The Future Knowledge seminar series will provide the UNCW community with an opportunity to explore the increasingly interdisciplinary nature of humanistic inquiry. Emerging technologies, computational methods and vast amounts of data are partially responsible for transforming the way researchers and students understand their work and disciplines. This is especially true in the humanities, social sciences, and arts where the impacts of these advances are still unfolding. This series will bring leading scholars into conversation with our university community to help us better understand how these developments are contributing to a growth in interdisciplinarity and reshaping humanistic inquiry in the twenty-first century. The Future Knowledge seminar series is supported by an Interdisciplinary Research Seminar Series (IRSS) grant from the UNCW Research Development Office.
Jessica Otis (George Mason University) delivered a public lecture entitled “Intersections: History, Mathematics, and Digital Humanities” based on her NSF-funded project, Death by Numbers, and her recent book, By the Numbers: Numeracy, Religion, and the Quantitative Transformation of Early Modern England (Oxford 2024). The talk focused on the ways people adopt and adapt to new information technologies, as well as how those technologies can transform previous understandings of both the natural world and human history. Otis also led a workshop on network analysis for faculty and students.
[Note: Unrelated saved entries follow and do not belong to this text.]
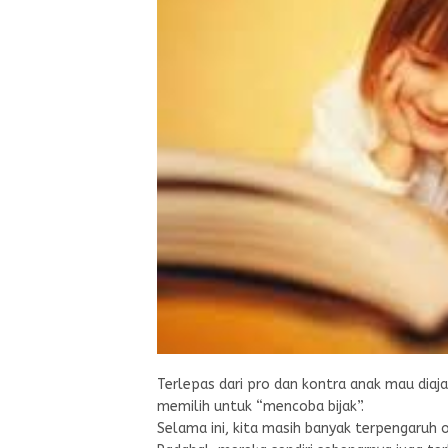
Terlepas dari pro dan kontra anak mau diajar
memilih untuk “mencoba bijak”.
Selama ini, kita masih banyak terpengaruh 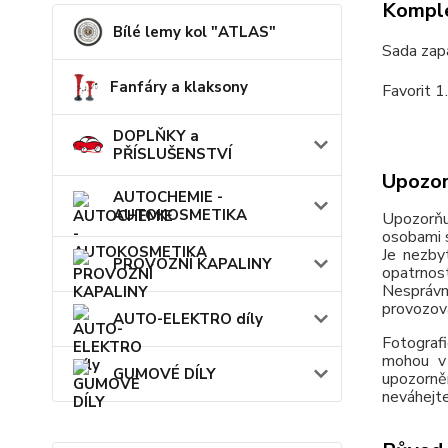
Komple
Bílé lemy kol "ATLAS"
Sada zap
Fanfáry a klaksony
Favorit 1
DOPLŇKY a
PŘÍSLUŠENSTVÍ
Upozor
AUTOCHEMIE -
AUTOKOSMETIKA
Upozorňu
osobami s
Je nezby
PROVOZNÍ KAPALINY
opatrnos
Nesprávn
provozov
AUTO-ELEKTRO díly
Fotografi
mohou v 
GUMOVÉ DÍLY
upozorně
neváhejte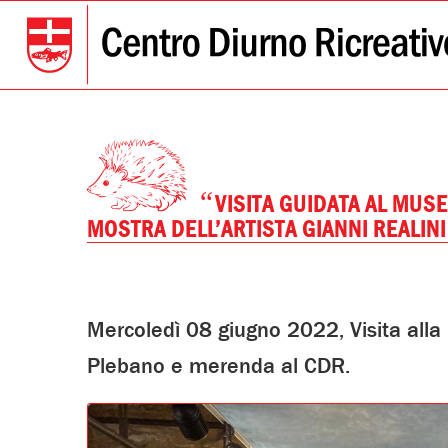
“
VISITA GUIDATA AL MUS
MOSTRA DELL’ARTISTA GIANNI REALINI
Mercoledì 08 giugno 2022, Visita alla
Plebano e merenda al CDR.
Jonathan Kramnick (Yale) delivered a public lecture entitled "What is close reading?" based on his recent book, Criticism and Truth: On Method in Literary Studies (Chicago 2023). Long recognized as the distinctive technique of literary studies, close reading is the critic’s way of pursuing arguments and advancing knowledge. Kramnick’s scholarship changes how we think about the basic tools of literary analysis and makes a powerful case for the necessity of both literature and criticism within a multidisciplinary university. Kramnick also led a workshop on his recent work for faculty and students.